Moskau - Inmitten der Vorwürfe wegen Fälschungen und Manipulation bei der russischen Präsidentschaftswahl am vergangenen Sonntag, geht Wahlsieger Wladimir Putin auf seinen Gegenkandidaten Michail Prochorow zu. Der künftige russische Präsident bat Prochorow indirekt eine Regierungsbeteiligung an. Prochorow sei eine "ernsthafte Persönlichkeit" und könnte "für die Regierung nützlich sein", sagte Putin am Mittwoch.
Er werde mit dem amtierenden Präsidenten Dmitrij Medwedew, der nach seiner Rückkehr in den Kreml das Amt des Ministerpräsidenten übernehmen soll, über die Zusammensetzung des neuen Kabinetts sprechen, sagte Putin. Er hatte sich bereits kurz nach der Wahl anerkennend über Prochorow geäußert. Der Milliardär erklärte jedoch am Montag, dass eine Arbeit innerhalb der Regierung "im derzeitigen politischen System" nicht interessant sei.
Prochorow kündigte nach der Wahl an, eine eigene Partei gründen zu wollen. Am Montag nahm er an einer Demonstration der Opposition in Moskau teil. Prochorow hatte bei der von Betrugsvorwürfen überschatteten Wahl knapp acht Prozent der Stimmen erhalten. In Moskau kam er sogar auf einen Anteil von gut 20 Prozent. Allerdings war im Wahlkampf spekuliert worden, ob Prochorow eine Marionette des Kreml ist.
Hillary Clinton bereit, mit Putin zusammen zu arbeiten
Putin forderte die Opposition angesichts der Kritik an der Wahl auf, die "Stimme des Volkes" zu respektieren. "Man sagt immer, dass die Macht auf die Stimme des Volkes hören soll, die Opposition muss dieser Stimme auch zuhören", sagte Putin mit Blick sein offizielles Wahlergebnis von 64 Prozent. Die von russischen Prominenten gegründete oppositionelle "Liga der Wähler" erkannte das Wahlergebnis nicht an. Die Abstimmung sei eine "Beleidigung" für die Zivilgesellschaft. Putin sei in Wirklichkeit nur auf 53 Prozent der Stimmen gekommen. Ein Politologe sagte der oppositionellen "Nowaja Gaseta", Putin habe noch nicht einmal die Hälfte der Stimmen erhalten.

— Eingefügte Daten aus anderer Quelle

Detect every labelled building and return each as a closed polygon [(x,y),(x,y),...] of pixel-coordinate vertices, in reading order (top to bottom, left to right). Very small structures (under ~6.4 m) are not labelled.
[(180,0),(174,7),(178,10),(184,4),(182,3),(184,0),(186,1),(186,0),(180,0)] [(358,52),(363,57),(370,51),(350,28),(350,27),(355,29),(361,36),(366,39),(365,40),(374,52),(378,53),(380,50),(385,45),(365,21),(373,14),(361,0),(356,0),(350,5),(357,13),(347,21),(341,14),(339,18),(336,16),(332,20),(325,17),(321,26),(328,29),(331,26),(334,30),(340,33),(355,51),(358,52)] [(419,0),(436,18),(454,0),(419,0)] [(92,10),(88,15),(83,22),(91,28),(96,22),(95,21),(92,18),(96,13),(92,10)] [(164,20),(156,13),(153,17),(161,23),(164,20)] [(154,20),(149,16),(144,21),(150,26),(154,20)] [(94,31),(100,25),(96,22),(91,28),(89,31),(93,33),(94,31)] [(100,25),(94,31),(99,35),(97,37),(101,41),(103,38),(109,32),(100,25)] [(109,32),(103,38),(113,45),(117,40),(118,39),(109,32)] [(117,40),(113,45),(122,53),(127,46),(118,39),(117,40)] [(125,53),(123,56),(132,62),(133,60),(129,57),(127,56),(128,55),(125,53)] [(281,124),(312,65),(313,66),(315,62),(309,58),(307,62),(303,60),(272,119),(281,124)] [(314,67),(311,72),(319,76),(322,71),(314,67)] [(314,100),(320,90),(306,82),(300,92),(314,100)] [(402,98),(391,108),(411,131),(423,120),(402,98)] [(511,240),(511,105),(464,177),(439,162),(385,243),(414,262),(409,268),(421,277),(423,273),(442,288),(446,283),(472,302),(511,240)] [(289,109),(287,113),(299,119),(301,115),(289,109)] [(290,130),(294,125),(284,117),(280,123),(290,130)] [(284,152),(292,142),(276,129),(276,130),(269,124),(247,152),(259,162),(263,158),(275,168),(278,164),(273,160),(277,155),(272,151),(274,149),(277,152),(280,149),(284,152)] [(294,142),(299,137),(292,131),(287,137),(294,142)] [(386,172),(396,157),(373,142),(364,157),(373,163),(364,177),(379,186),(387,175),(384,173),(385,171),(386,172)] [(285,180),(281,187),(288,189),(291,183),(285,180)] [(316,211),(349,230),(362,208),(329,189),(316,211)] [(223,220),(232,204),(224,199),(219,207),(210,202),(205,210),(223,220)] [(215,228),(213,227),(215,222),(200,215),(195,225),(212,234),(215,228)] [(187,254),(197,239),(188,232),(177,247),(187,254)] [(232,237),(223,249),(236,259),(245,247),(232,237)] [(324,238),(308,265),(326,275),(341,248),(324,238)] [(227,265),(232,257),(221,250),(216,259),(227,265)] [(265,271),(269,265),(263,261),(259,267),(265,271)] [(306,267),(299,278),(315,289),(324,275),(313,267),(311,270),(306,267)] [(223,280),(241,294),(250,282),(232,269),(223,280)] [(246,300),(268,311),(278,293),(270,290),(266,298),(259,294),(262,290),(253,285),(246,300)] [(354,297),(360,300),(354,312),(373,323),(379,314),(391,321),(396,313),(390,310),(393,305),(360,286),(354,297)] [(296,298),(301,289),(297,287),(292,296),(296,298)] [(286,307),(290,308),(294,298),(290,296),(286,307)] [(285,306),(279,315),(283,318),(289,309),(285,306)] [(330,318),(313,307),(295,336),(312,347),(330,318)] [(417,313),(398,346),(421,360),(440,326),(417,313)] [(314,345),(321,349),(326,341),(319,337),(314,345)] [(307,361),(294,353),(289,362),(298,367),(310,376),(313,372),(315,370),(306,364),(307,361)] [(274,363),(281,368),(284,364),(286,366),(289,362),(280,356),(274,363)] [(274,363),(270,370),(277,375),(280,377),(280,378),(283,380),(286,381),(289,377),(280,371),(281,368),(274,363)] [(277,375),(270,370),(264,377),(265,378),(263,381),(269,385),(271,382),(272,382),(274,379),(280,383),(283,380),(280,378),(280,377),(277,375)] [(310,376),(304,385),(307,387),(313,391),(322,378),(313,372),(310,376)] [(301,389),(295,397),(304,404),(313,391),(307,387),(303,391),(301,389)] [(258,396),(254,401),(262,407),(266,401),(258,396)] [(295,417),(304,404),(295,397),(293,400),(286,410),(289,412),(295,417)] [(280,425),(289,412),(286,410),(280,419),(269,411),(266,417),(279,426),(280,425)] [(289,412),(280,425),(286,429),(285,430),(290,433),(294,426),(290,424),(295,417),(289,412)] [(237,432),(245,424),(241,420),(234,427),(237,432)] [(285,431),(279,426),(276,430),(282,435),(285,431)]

Am Montag hatte die Polizei 550 Putin-Gegner in Moskau festgenommen, nachdem Einheiten eine Anti-Regierungsdemonstration gewaltsam beendet hatten. Die Oppositionellen durften die Gefängnisse am Dienstag wieder verlassen. Es war das erste Mal seit Monaten, dass die Polizei wieder mit Härte gegen die Opposition vorging. Zehntausende hatten in den beiden Metropolen Moskau und St. Petersburg gegen die Rückkehr des 59-jährigen Ex-Geheimdienstchefs ins Präsidentenamtprotestiert. Internationale Beobachter hatten die Wahl als ungerecht kritisiert. Putins Sprecher Peskow wies die Vorwürfe zurück.
Für diesen Samstag kündigte die Opposition eine neue Großkundgebung gegen die Wahl von Putin an. Dann sollen bis zu 50.000 Menschen unweit des Kremls demonstrieren. US-Außenministerin Hillary Clinton sagte, Putin sei der eindeutige Gewinner der Wahl. Die USA seien bereit, mit Putin zusammen zu arbeiten, obgleich es Beunruhigung bezüglich der Festnahme friedlicher Demonstranten gebe.
Derweil löste Altbundeskanzler Schröder mit seiner Kritik an den Wahlbeobachtern parteiübergreifend Empörung aus. Dem Deutschlandfunk sagte Schröder, er sei sich bei manchen der Wahlbeobachter "nicht so ganz sicher, ob da nicht Vorurteile größer sind als Urteile". Er halte an seiner Einschätzung fest, dass Putin ein "lupenreiner Demokrat" sei. "Ich habe daran nichts abzustreichen", sagte Schröder. Die Bundesregierung distanzierte sich von den Äußerungen.